### Consignes:
(1) Mettez à jour le passage du texte de la page qui commence à « Les Turcs, informés » et se termine à « bras des Russes. », en y remplaçant « fureur » par « colère ».
(2) Indiquez si chacune des affirmations suivantes concorde avec le texte de la page. Répondez par oui ou par non et citez les mots du texte qui tranchent.
(a) La lettre valaque est plus longue que la lettre moldave.
(b) Les Turcs font déclarer les Moldovalaques traîtres au moyen d'un fetwa du mufti.
(c) La lettre moldave place les hauts faits de l'impératrice au-dessus de ceux de Constantin contre Maxence.

### Texte de la page:
◇ ◇ ◇ ◇ ◇
Les députés chargés d'aller déposer l'hommage aux pieds << lumineux » de l'impératrice portaient avec eux des missives au nom du pays, dans lesquelles l'impératrice est exaltée avec un servilisme poussé jusqu'à l'adoration. La lettre moldave, après avoir élevé les hauts faits de Sa Majesté au-dessus de ceux entrepris par Constantin contre Maxence, montre comment << à l'aspect des armées éternellement victorieuses de Sa Majesté et devant l'emblème de la sainte croix, les païens furent pris d'une telle épouvante que les eaux du Dniester et celles du Danube leur semblèrent des lieux de délices et, se jetant à corps perdu dans leurs vagues, ils mesurèrent la profondeur des fleuves, devenant la proie des poissons et des oiseaux... Nous rendons grâces au ciel par des louanges et des chants continuels, et remercions la sainte Trinité, une et indivisible, parce qu'ayant pitié de nous, elle a raffermi le cœur de Sa Majesté sereine et toute puissante, afin de nous sauver de l'esclavage des Ottomans, nous adorateurs de la même foi, et comme des serviteurs très soumis et très reconnaissants, nous apportons le tribut de nos plus chaleureux remerciements pour l'accomplissement des désirs si ardemment souhaités depuis tant d'années, d'être défendus contre les périls par votre toute puissante protection. » Puis après les louanges les plus exagérées et l'élévation jusqu'aux nues de l'impératrice, la missive ajoute: « Nous, habitants de la Moldavie, apportons comme des esclaves rampants la soumission la plus servile avec toute la bonne volonté et du meilleur cœur. » Vers la fin, elle éclate en un lyrisme aussi pathétique que de mauvais goût en ces termes : << O trop miséricordieuse impératrice et trop douce maîtresse, ne nous abandonne point, nous les esclaves de ta Majesté qui partageons la même foi, ombrage-nous de ta force, etc., etc., etc., » termes par lesquels cet acte d'un servilisme tout oriental finit d'une manière tout à fait digne de son commencement. La lettre valaque, quelque peu plus courte, se distingue par les mêmes qualités et embrasse jusqu'aux « genoux et à l'empreinte des pieds de Sa Majesté impériale et seule souveraine1. »

1. Archive roumaine.

Les Turcs, informés de la soumission des Moldovalaques aux Russes, se laissent emporter par la fureur et, par un fetwa du mufti, les font déclarer traîtres et livrer au pillage des armées musulmanes, ce qui contribue à jeter encore davantage les pauvres Roumains dans les bras des Russes.
◇ ◇ ◇ ◇ ◇
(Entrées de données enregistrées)
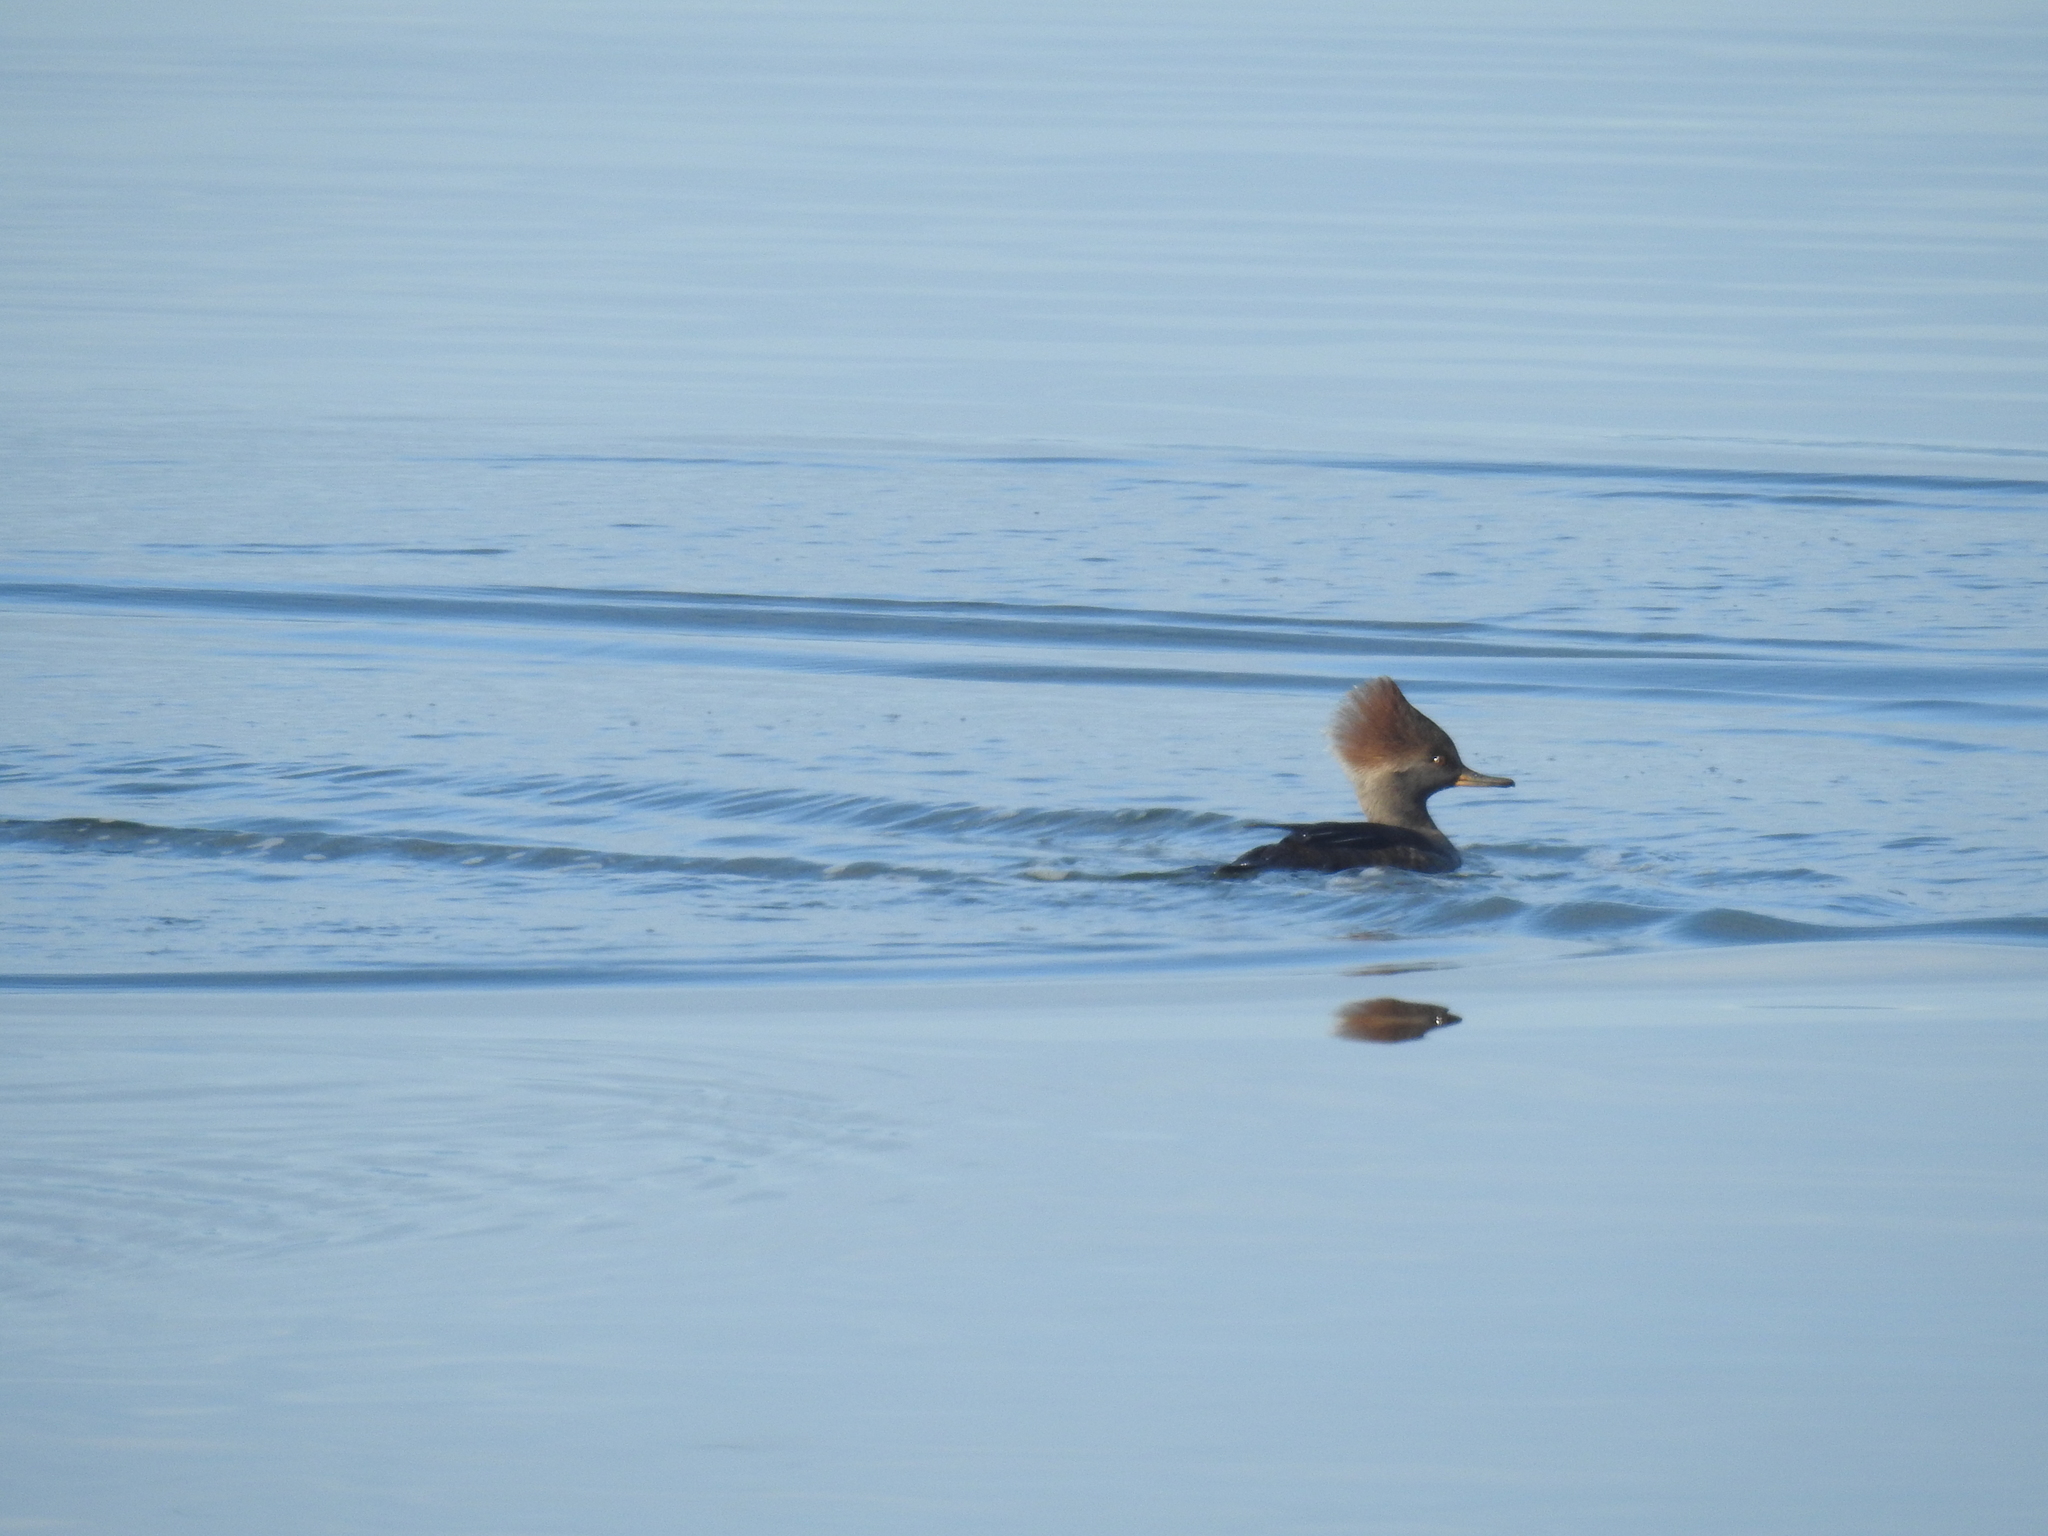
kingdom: Animalia
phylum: Chordata
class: Aves
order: Anseriformes
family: Anatidae
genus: Lophodytes
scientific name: Lophodytes cucullatus
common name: Hooded merganser
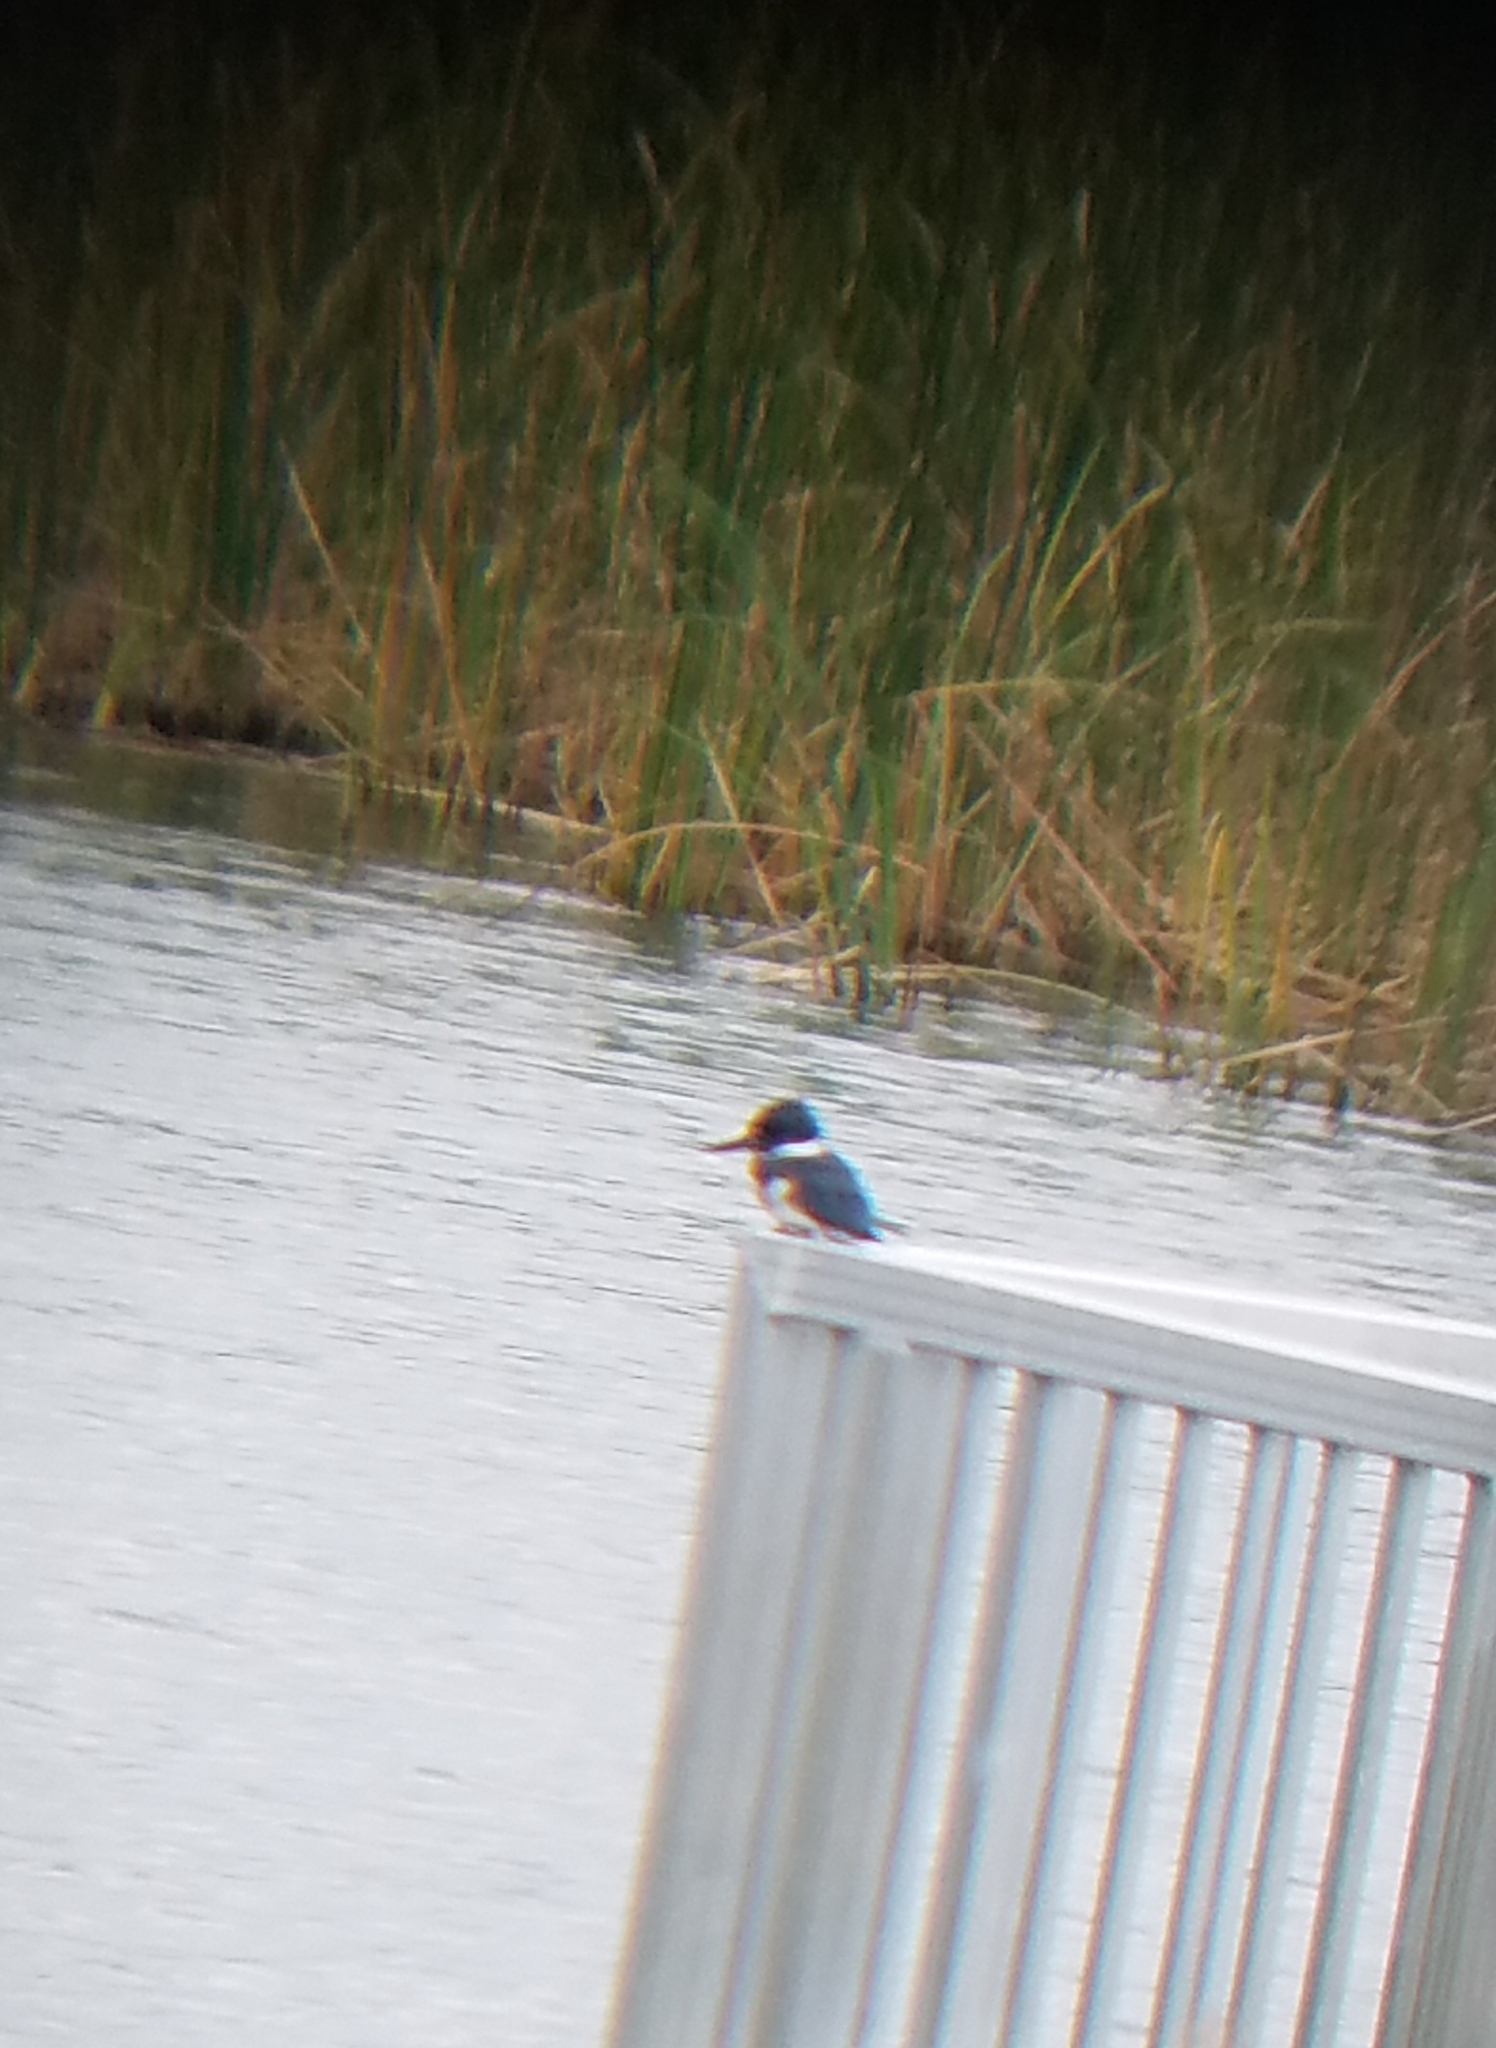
◇ ◇ ◇ ◇ ◇
### Réponses:
(1)
Les Turcs, informés de la soumission des Moldovalaques aux Russes, se laissent emporter par la colère et, par un fetwa du mufti, les font déclarer traîtres et livrer au pillage des armées musulmanes, ce qui contribue à jeter encore davantage les pauvres Roumains dans les bras des Russes.

(2)
(a) Non : « La lettre valaque, quelque peu plus courte ».
(b) Oui : « par un fetwa du mufti, les font déclarer traîtres ».
(c) Oui : « après avoir élevé les hauts faits de Sa Majesté au-dessus de ceux entrepris par Constantin contre Maxence ».